Fijian leader Voreque Bainimarama has told the UN General Assembly that international critics of his regime need to show patience as political and constitutional reforms are introduced to overcome years of "mismanagement, corruption and nepotism".
Mr Bainimarama said that the abrogation of the Fijian constitution in May this year had been a necessary step to fill a legal vacuum created by an earlier court ruling.
Without naming New Zealand and Australia, he said that Fiji's neighbours had shown a "surprising lack of understanding and disregard" of his country's situation and that the big powers of the South Pacific needed to stop trying to dictate its future.
They had the right to disagree, he said, but "that does not give them the right to interfere with our efforts to build a better country for our people".

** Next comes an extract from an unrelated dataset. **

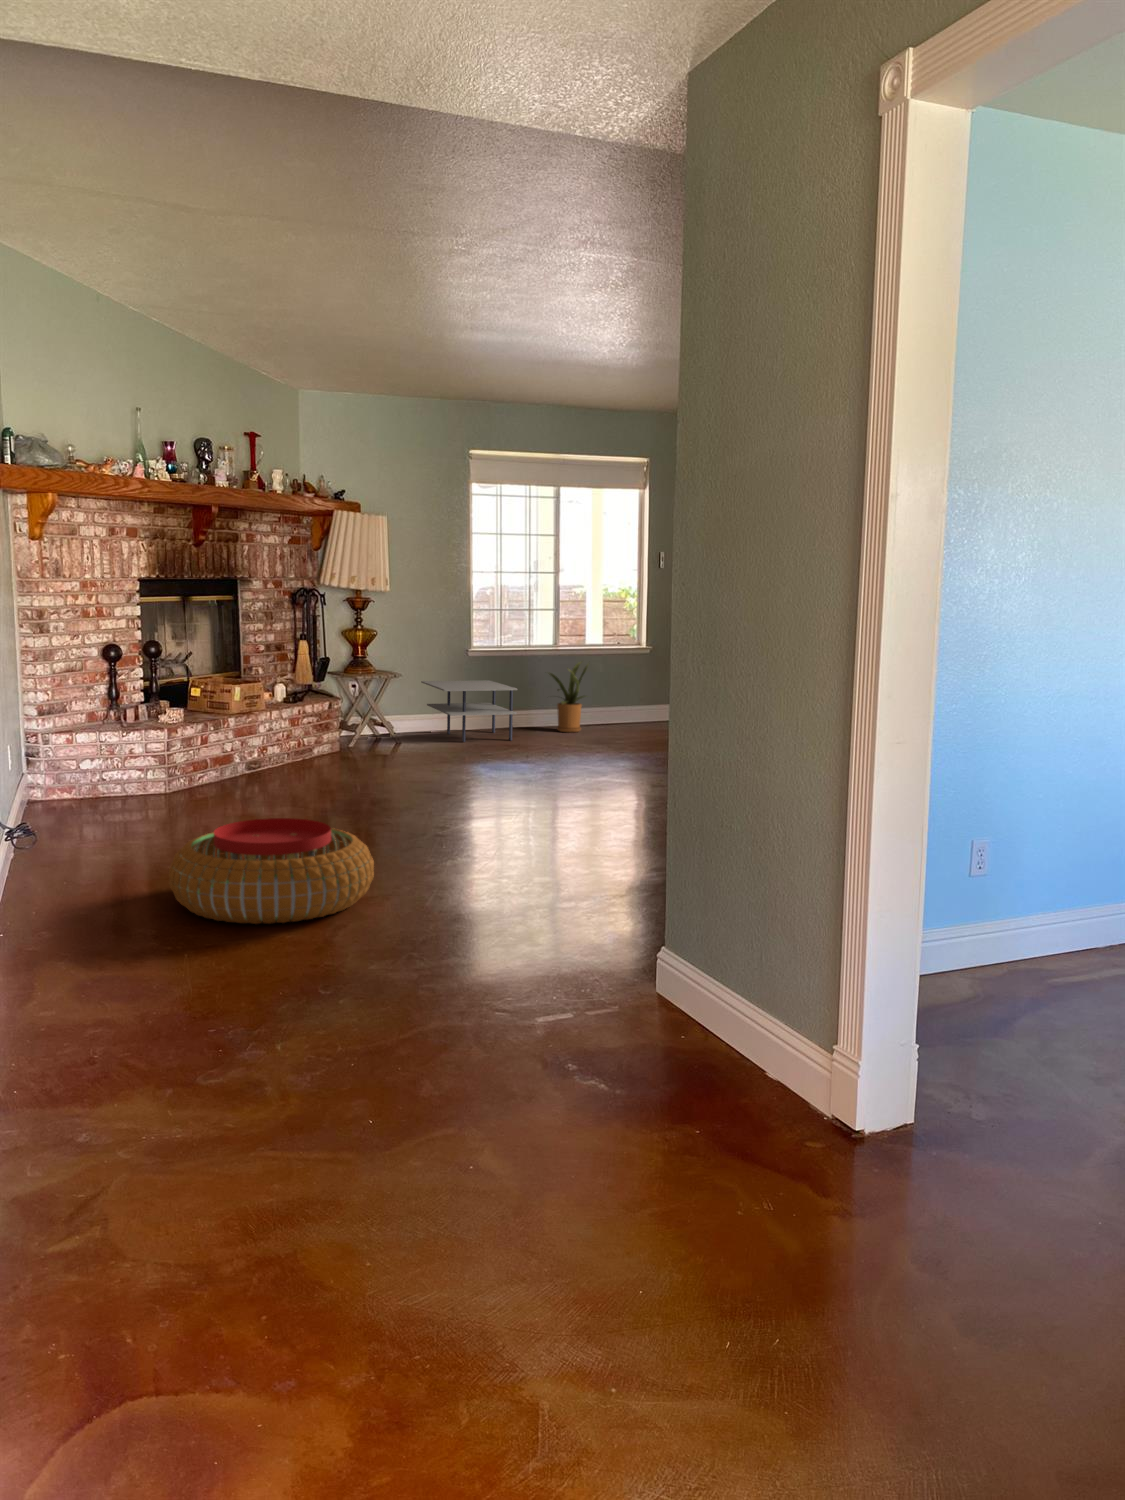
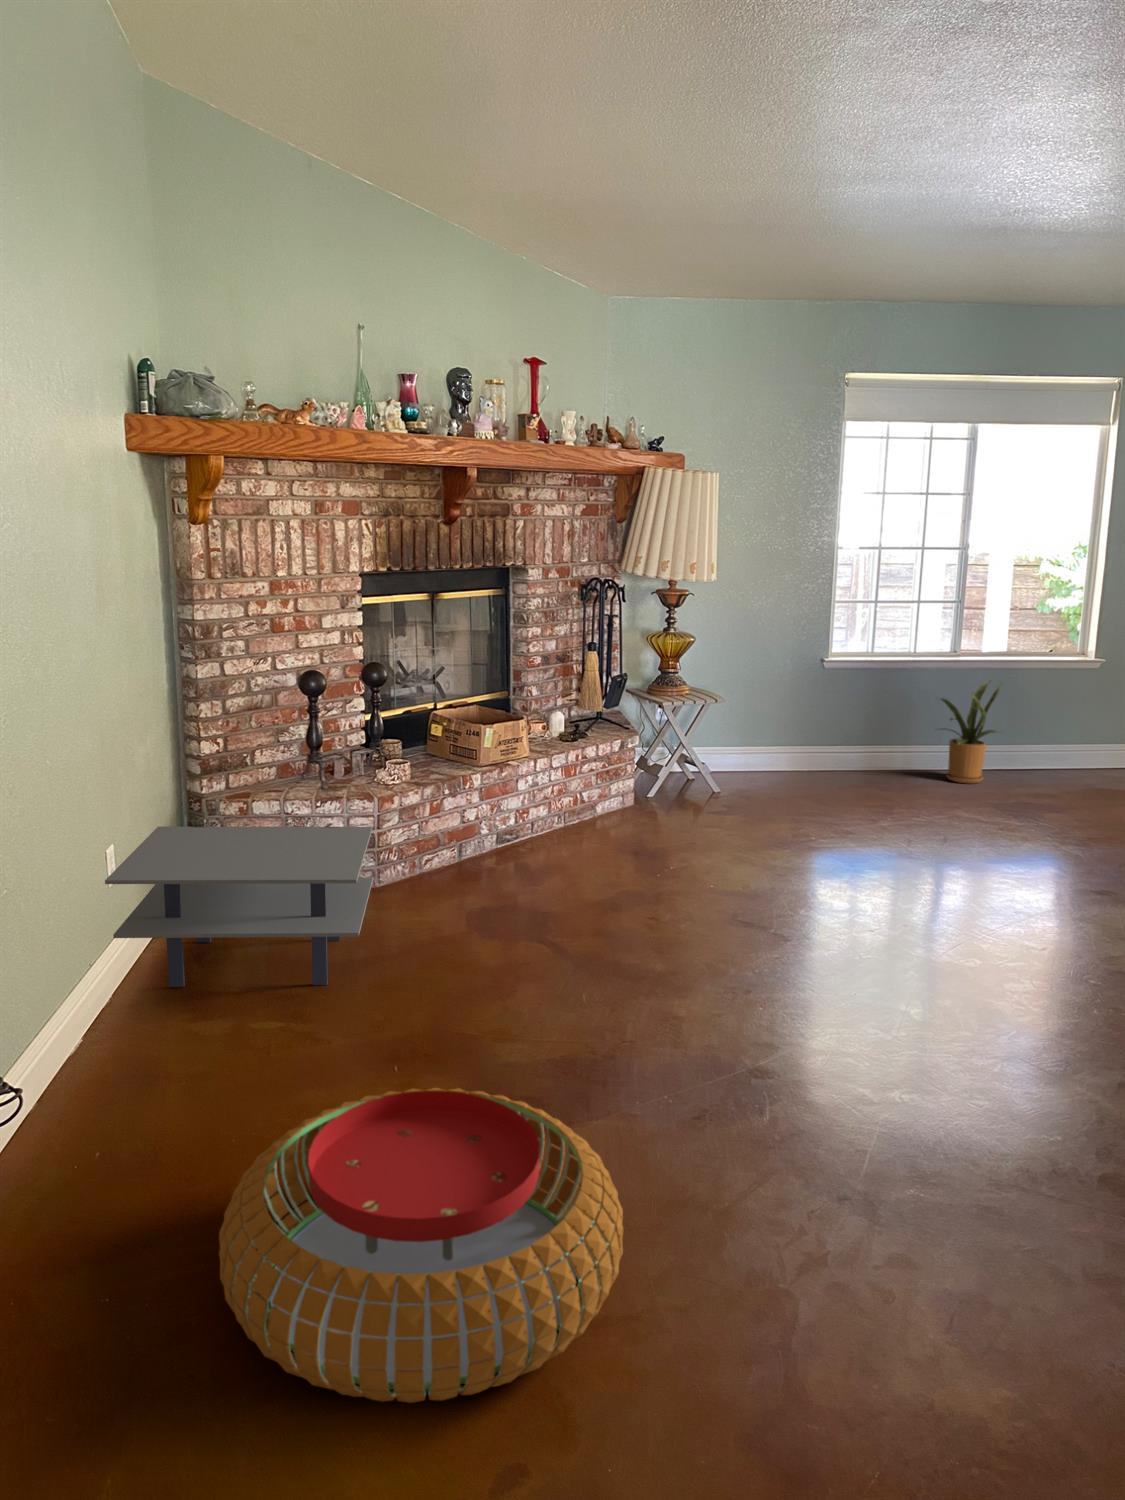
side table: present [421,680,518,742] -> present [105,827,373,987]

Critics 'don't appreciate Fiji's peculiar history'
The Bainimarama regime, which came to power in a coup in 2006, has been under international pressure to hold early elections, with the latest move being the Commonwealth ministerial action group's push to have Fiji excluded from next year's Commonwealth Games.
Mr Bainimarama is sticking however to a plan to introduce a new constitution by September 2013 with elections a year after that. Critics of the long timetable did not appreciate Fiji's "peculiar" history, he told the UN.
He also expressed disappointment at "what appears to be a unilateral decision on the part of the United Nations to debar our country from any new peacekeeping operations".